The chronic understaffing of childcare centres is exacerbating the problem for mums who do want to stay in the workforce. Even with Covid-19 waning, childcare centres are still continuing to haemorrhage workers and failing to make up pre-pandemic ground. More than 100,000 jobs were lost in the sector between February 2020 and September 2022, according to Bureau of Labor Statistics data. Some anecdotes from childcare providers detail losing employees to retail and other service positions, where many companies are offering high hourly rates and bonuses.

Of the 6.38 million parents who rely on childcare, 2020 data shows 57% pay $10,000 or more a year


Combined, this all has a notable effect on the choices women can make for their own employment. “It’s a broader issue for the entire economy and for economic growth and our ability to flourish as a nation,” says Heggeness. “The fact is that we continue to stifle people’s – predominantly women’s – ability to engage to their fullest extent in the labour market.”

The search for a solution


Despite these facts, some mums are still finding a silver lining to self-employment. Nnamani says she’s been able to spend more time with her children and continue to exclusively breastfeed her youngest. For income, she’s formed a company around breastfeeding education; she consults for hospital systems on a freelance basis, and recently published a children’s book on the subject.

“I do miss being in the office and seeing those kiddos,” says the former paediatrician. “What I do love is the flexibility of my time and the freedom I have. But I absolutely miss those relationships with my patients.”
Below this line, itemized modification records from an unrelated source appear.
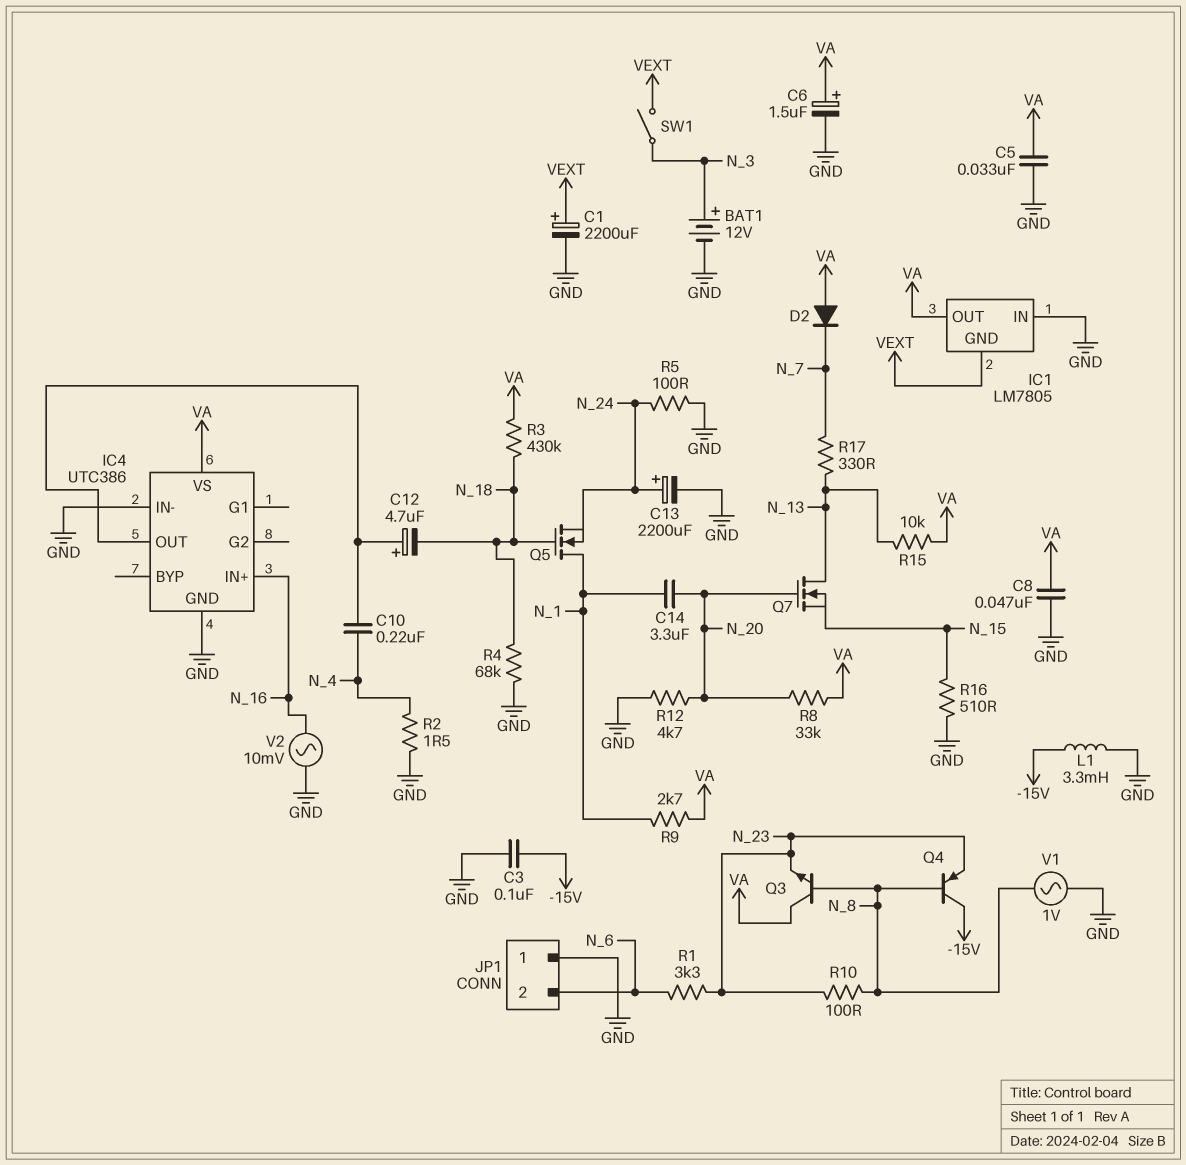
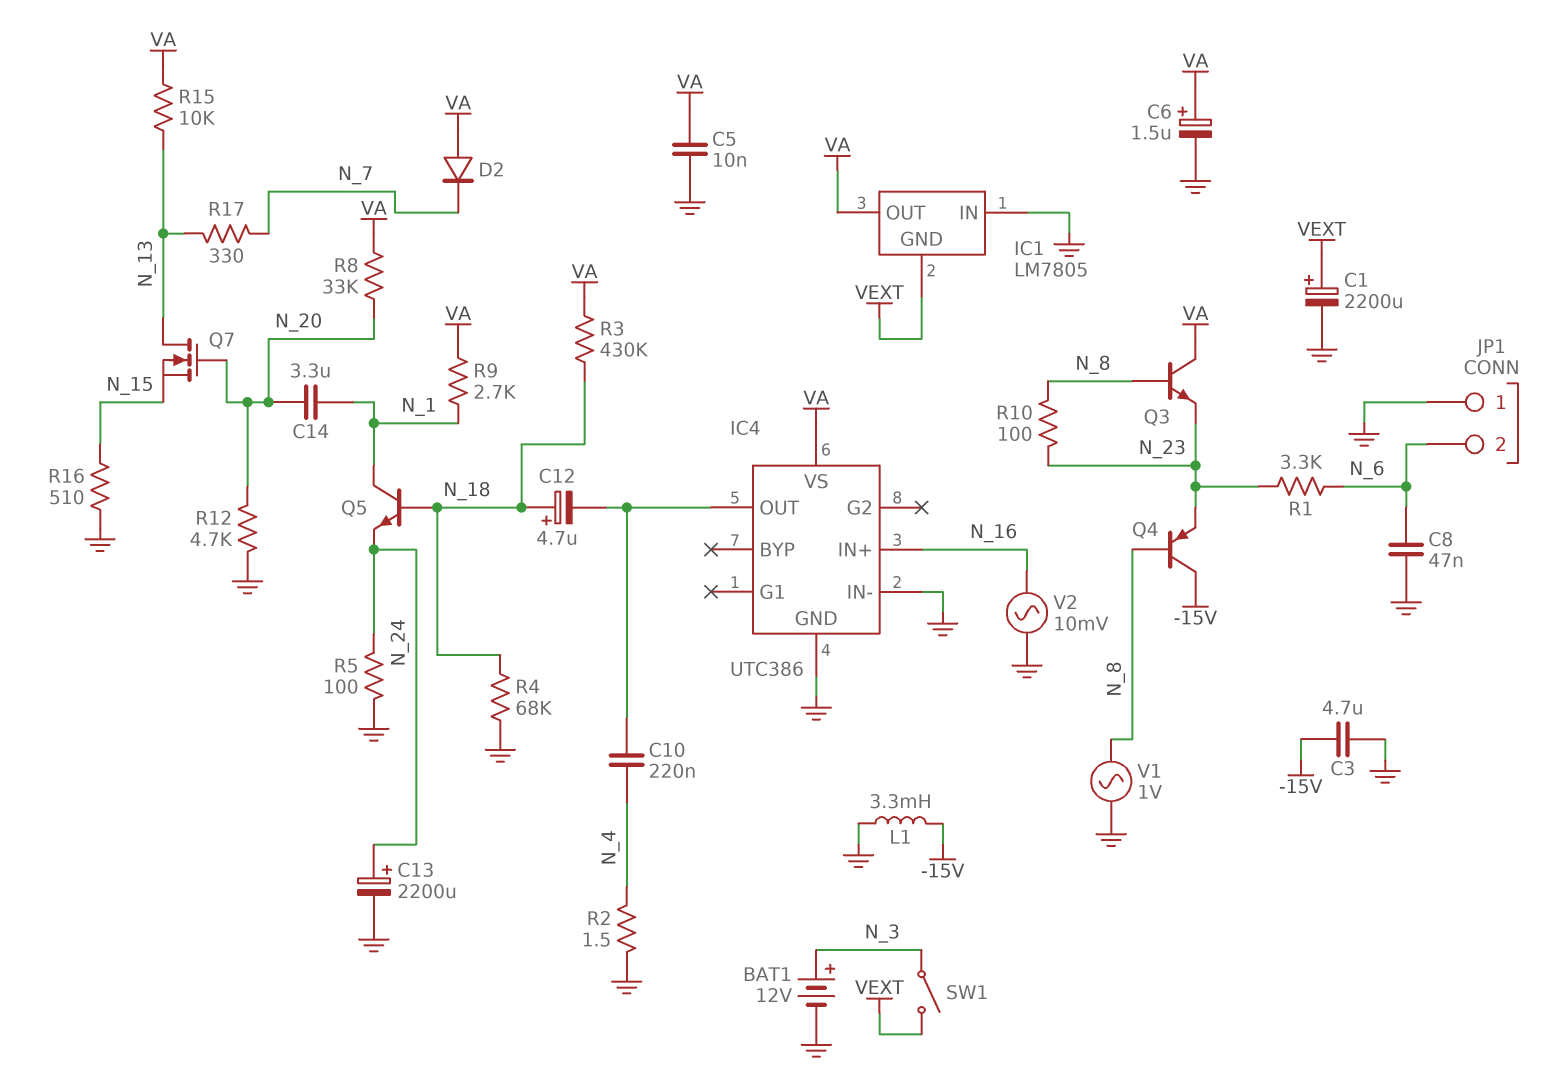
C3: 100nF (-15V, GND) -> 4.7uF (-15V, GND)
C5: 33nF (GND, VA) -> 10nF (GND, VA)
C8: 47nF (GND, VA) -> 47nF (GND, N_6)
C12: 4.7uF (plus IC4/OUT, minus N_18) -> 4.7uF (plus N_18, minus IC4/OUT)
Q5: NMOS (G N_18, D N_1, S N_24) -> NPN (B N_18, C N_1, E N_24)

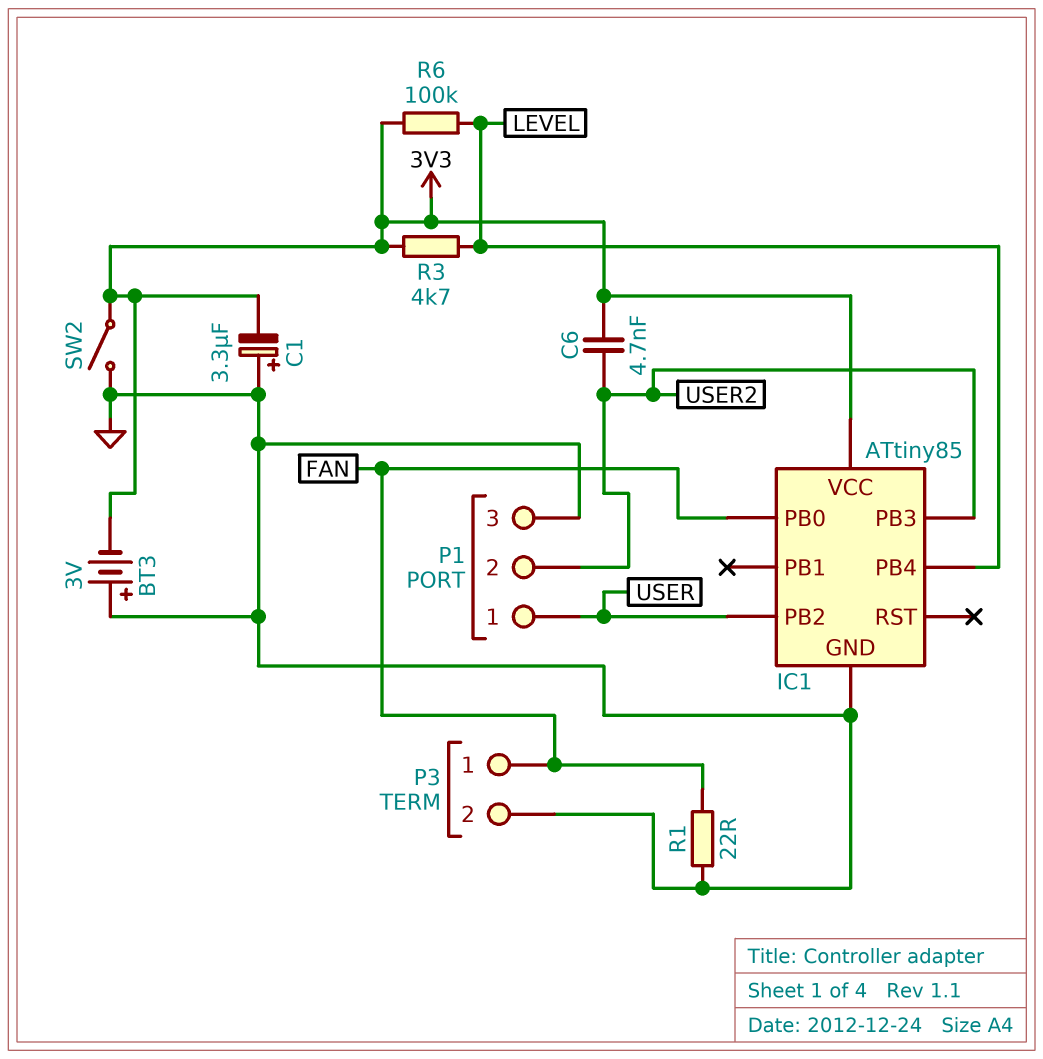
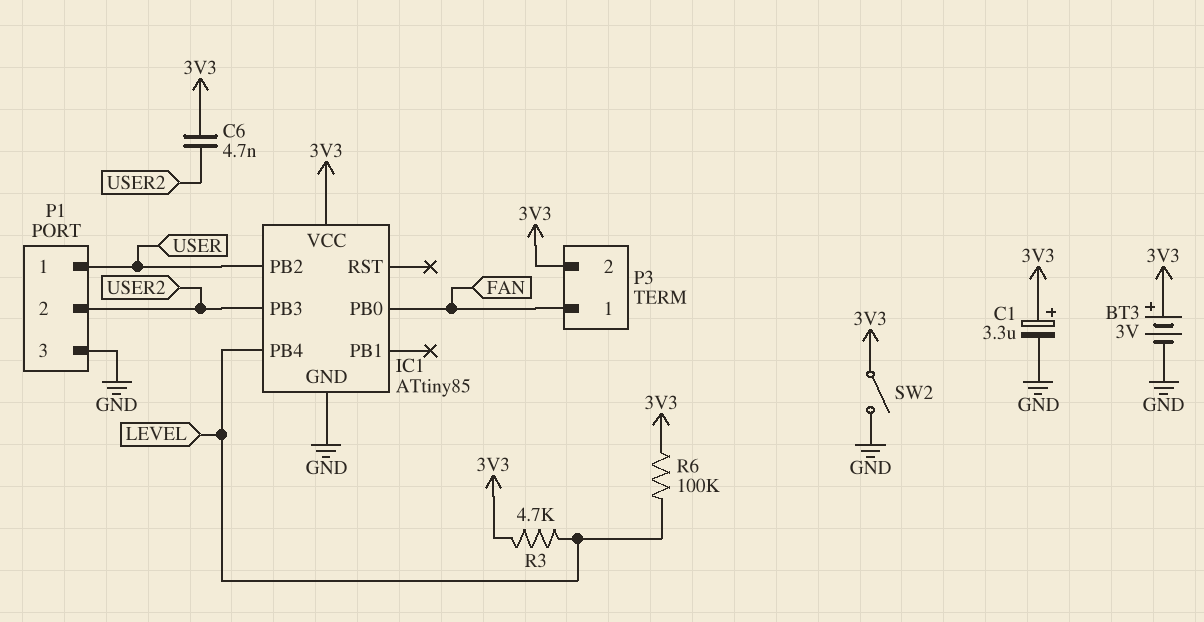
BT3: 3V (plus GND, minus 3V3) -> 3V (plus 3V3, minus GND)
C1: 3.3uF (plus GND, minus 3V3) -> 3.3uF (plus 3V3, minus GND)
P3 pin 2: GND -> 3V3
R1: 22 (FAN, GND) -> none

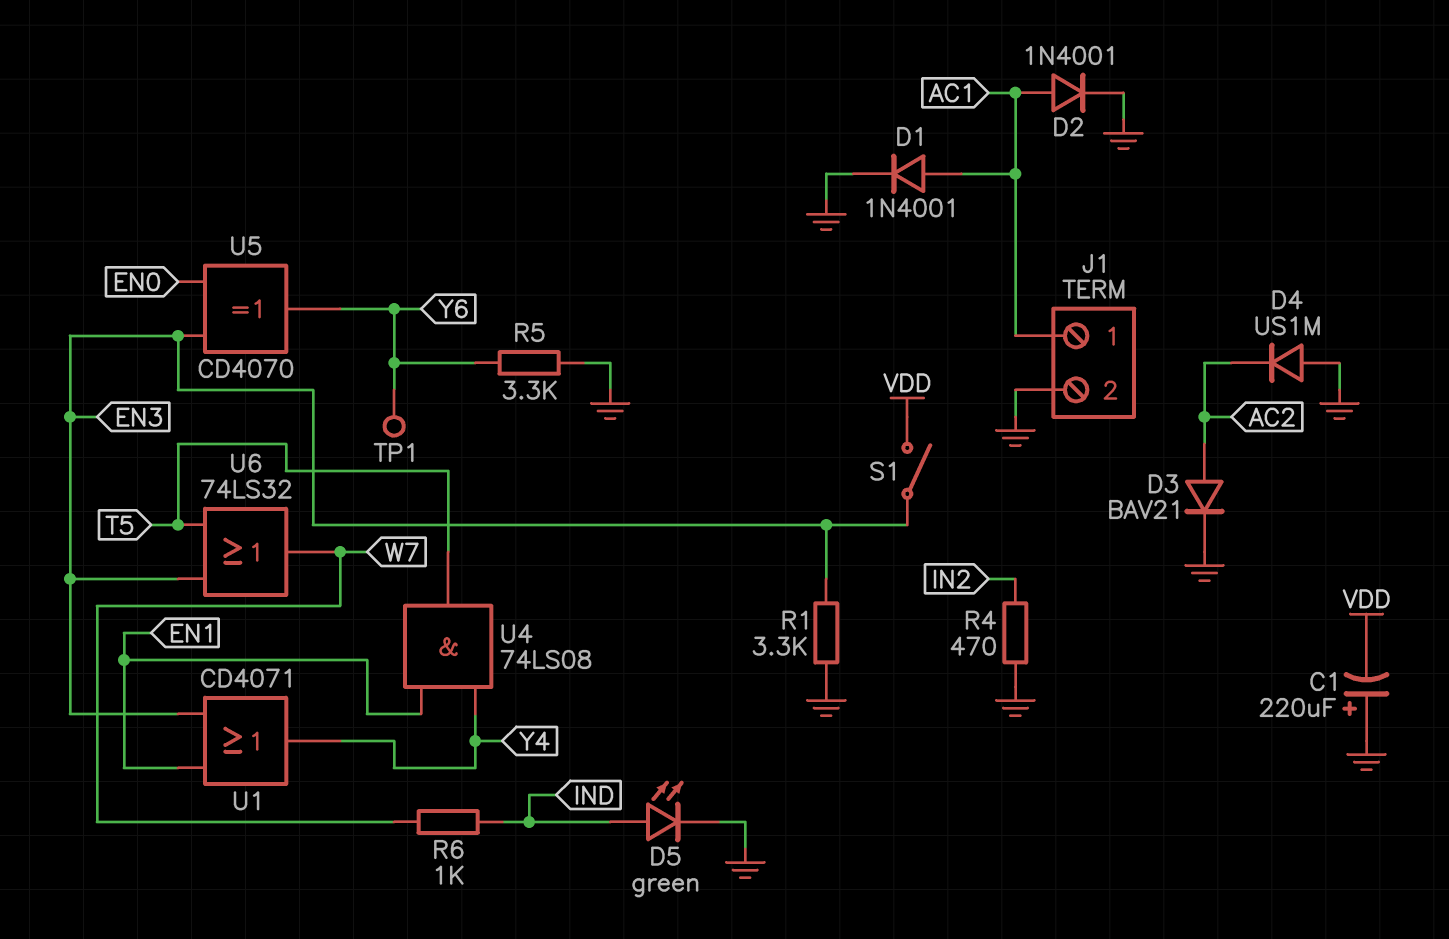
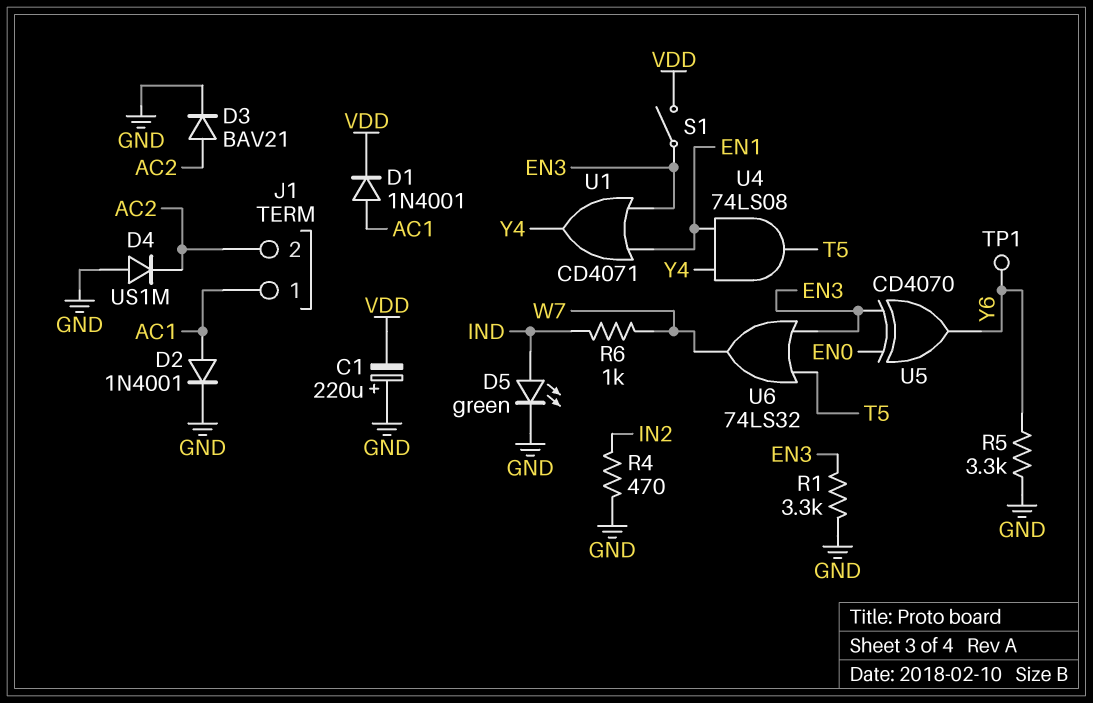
D1: diode 1N4001 (A AC1, K GND) -> diode 1N4001 (A AC1, K VDD)
J1 pin 2: GND -> AC2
Yet, says Heggeness, even this benefit of flexibility may have underlying drawbacks. “We’re seeing a greater proportion of women in occupations where there's this type of flexibility to pick and choose when and how you work,” she says. Studies show women prefer remote work, for instance, at a higher rate than men do, “But the negative side … is that sometimes we are steering people into types of work that put them in vulnerable situations.”

For instance, she explains, self-employed people are much less likely to have health insurance coverage or a retirement-savings plan, two benefits anchored by largely full-time employment in the US. “There's benefits that come along with being an employee in an established firm,” she says.

There are additional vulnerabilities that may come with striking out on one’s own, she adds. The median income of self-employed people is more than $6,000 lower than those working for an employer, and initial investments and business start-up costs mean a self-employment income can take several years to build. This figure also doesn’t account for the monetary value that employer benefits provide only full-time employees.

Nnamani has felt these effects, despite the professional progress she’s made in self-employment. “Something I actually miss a lot is just that regular income and sense of security,” she says. “I was the higher earner in the family, so that definitely was a big blow to our finances. I've since had to make a lot of adjustment, like we're having to think twice before making certain decisions. We used to have a budget for the kids’ college funds and for stocks. We pretty much had to put a hold on a lot of those things. It has been a huge sacrifice.”

Overall, Cai says the simplest solution for keeping women from turning to involuntary self-employment is for employers to provide stability in the form of both more predictable hours and childcare programmes. This, she adds, can be particularly important for women with lower incomes or less education.

And, ultimately, while self-employment offers benefits to women who found traditional employment unsustainable, asking women to work – even if it’s for themselves – and simultaneously parent still leaves mothers unable to reach their full working potential.

“Self-employment and flexible work options are not going to be enough for women with children,” says Heggeness. “It's really difficult to work, even if you're teleworking, and even if you’re self-employed, while your children are still in your household.”